Letter: An apology to Austin Callaway

Published 5:49 pm Tuesday, January 31, 2017

Dear Editor,

 

After watching the LGTV video of the memorial service for Austin Callaway, the young man who was murdered by a lynch mob in LaGrange in 1940, I have never been more proud to call LaGrange my hometown. Thank you Mayor Thornton, Chief Dekmar, Judge Little, and everyone else who participated in this historic event that made national headlines for all the right reasons. At a time when hate and division dominate the national news cycle, LaGrange has set an example of how to treat people with love, respect, dignity, humanity, and justice.

 

Now, it’s my turn. I want to apologize for being a card-carrying member of the Callaway Educational Association (CEA) when I was a child growing up in LaGrange in the 1980s. For those who may not know, the local Callaway Foundation (no relation to Austin Callaway) spent millions of dollars on racial segregation programs through the CEA. I remember seeing an African American child being kicked out of the CEA library by a librarian who said that the child was not allowed inside because the library was a “private club.” I remember seeing “whites only” signs hanging on the fences at the CEA tennis courts. I remember a child of mixed race descent being escorted off the property of the CEA swimming pool (now the Charles Hudson Natatorium) for “trying to pass.” For trying to pass as a white person, that is. I remember an older African American woman in the CEA parking lot asking me to go inside the recreation center to find the little girl she was supposed to be babysitting that afternoon. I remember the look on her face; it was a combination of terror and shame. But she had no reason to be ashamed. I should have been ashamed. Instead, I was proud to carry my CEA membership card around in my little velcro wallet. I was proud of my “whites only” privilege. I might as well have been wearing a pointy, white hood on my head. I wish I knew the name of that woman in the parking lot so that I could apologize to her in person. She is probably still alive. After all, this all happened only 25 years ago.

 

Five years ago, I went to the Callaway Foundation and asked the president why it maintained racial segregation in LaGrange for so long, even long after the rest of the South had moved beyond separate but equal facilities for blacks and whites. Here’s what he said: “That’s just one of those things that continued and realized that it didn’t need to go on, and ultimately it changed . . . I think it is nothing more than a continuation. This is the way it had always been done.”

 

I now know that it is out of the realm of reality to expect the venerable Foundation to issue an apology for its racist policies of the past, or to even use pronouns like “I” or “we” when referring to such policies. And so, please allow me to apologize: I am sorry.

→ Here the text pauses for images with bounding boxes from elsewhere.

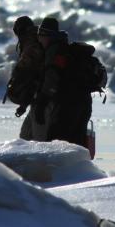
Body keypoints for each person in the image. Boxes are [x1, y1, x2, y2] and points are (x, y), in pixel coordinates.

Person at [32, 16, 93, 148]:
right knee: (77, 144)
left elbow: (51, 79)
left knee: (56, 143)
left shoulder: (55, 51)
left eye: (40, 36)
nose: (39, 40)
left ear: (46, 35)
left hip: (69, 104)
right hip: (84, 102)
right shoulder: (66, 49)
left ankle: (60, 169)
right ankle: (81, 168)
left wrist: (42, 103)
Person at [5, 16, 45, 141]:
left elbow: (29, 76)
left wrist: (23, 102)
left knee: (27, 137)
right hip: (43, 95)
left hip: (44, 97)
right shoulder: (39, 39)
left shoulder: (31, 45)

I am sorry to all the kids my age who never got to see the inside of the nicest library in town because of the color of their skin. I am sorry to the kids who never got to use the CEA tennis courts, basketball courts, or natatorium because they knew that they would be publicly humiliated and forcibly removed from the property. Or worse. I am sorry to the woman who was not allowed to walk inside the CEA recreation center to find the child in her care. I am sorry for ever being proud to be a member of the CEA.

 

In closing, I would also like to thank Mr. Callaway – ┬áMr. Austin Callaway – for being an inspiration for so much healing in our community and across our country. From now on, when I drive around LaGrange and see the Callway name plastered on every other building, I will think of Austin Callaway.